Los periodistas que cubren la información del Parlamento Vasco saben que deben estar atentos a las llegadas a la cámara de Eneko Andueza. Es cuestión de pura estadística. Con gran frecuencia, el secretario general del PSE obsequia a los plumillas con sabrosas declaraciones en la entrada del edificio. “Sabrosas” suele traducirse en que se trata de la expresión generalmente contundente de discrepancias con su socio mayoritario en el Gobierno. Y, cuando no tienen el octanaje suficiente, ya se encargan ciertos medios de titular adecuadamente para dar la impresión de que la coalición va de incendio en incendio, cuando la realidad, confesada incluso por los propios consejeros socialistas, es muy otra. Sin negar que, de tanto en tanto, se produzcan desencuentros –algo que ocurre incluso en gabinetes monocolores–, la relación en el día a día está perfectamente engrasada.

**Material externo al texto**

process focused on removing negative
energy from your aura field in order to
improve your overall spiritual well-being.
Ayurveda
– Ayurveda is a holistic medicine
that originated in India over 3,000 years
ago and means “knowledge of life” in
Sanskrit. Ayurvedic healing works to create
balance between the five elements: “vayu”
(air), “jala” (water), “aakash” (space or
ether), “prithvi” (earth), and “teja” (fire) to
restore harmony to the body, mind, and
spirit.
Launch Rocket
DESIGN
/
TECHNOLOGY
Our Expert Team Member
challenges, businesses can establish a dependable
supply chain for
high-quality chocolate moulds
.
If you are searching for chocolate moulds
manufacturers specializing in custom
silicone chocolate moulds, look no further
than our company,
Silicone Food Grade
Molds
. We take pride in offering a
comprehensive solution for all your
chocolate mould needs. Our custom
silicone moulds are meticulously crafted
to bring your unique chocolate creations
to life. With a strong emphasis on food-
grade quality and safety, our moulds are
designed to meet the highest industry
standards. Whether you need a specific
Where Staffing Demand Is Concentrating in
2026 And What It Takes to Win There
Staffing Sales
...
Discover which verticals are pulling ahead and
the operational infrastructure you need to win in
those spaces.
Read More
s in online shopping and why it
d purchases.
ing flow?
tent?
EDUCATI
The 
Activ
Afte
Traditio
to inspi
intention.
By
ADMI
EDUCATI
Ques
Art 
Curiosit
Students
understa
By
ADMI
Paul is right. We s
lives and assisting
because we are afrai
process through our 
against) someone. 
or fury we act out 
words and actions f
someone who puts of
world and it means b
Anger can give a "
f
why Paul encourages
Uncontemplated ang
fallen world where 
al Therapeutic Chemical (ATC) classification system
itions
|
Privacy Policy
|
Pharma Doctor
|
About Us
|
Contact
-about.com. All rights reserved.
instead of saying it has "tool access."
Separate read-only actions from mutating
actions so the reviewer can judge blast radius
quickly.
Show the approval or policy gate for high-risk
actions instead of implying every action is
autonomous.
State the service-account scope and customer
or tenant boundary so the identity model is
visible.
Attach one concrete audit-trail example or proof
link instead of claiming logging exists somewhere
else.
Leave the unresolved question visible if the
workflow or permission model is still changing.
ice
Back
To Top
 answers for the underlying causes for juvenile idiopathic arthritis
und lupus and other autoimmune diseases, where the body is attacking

Hay confianza e interlocución suficientes como para reconducir los disensos. Más si, como es el caso del último –la disconformidad del consejero Pérez Iglesias con la reforma del decreto de universidades del Gobierno español–, se trata de una cuestión que cae por su propio peso. Como dijo el titular de Ciencia y Universidades, la reforma invade competencias (de hecho, el Estado recupera unilateralmente la de universidades telemáticas) y, por lo tanto, socava el autogobierno. Pero es que, más allá de la nueva erosión, varias de las novedades que se han introducido tienen una intencionalidad política. El establecimiento de un mínimo de 4.500 alumnos para crear nuevos centros es el caso más claro. Se comprende la preocupación por la expansión de chiringuitos educativos que, además, suelen conllevar una orientación ideológica reaccionaria. Sin embargo, no es muy justo (y puede resultar contraproducente) tratar de frenar esa ola con medidas perjudiciales para universidades que, más allá de su tamaño, ofrecen una educación de calidad. Sobran los motivos para rechazar la reforma.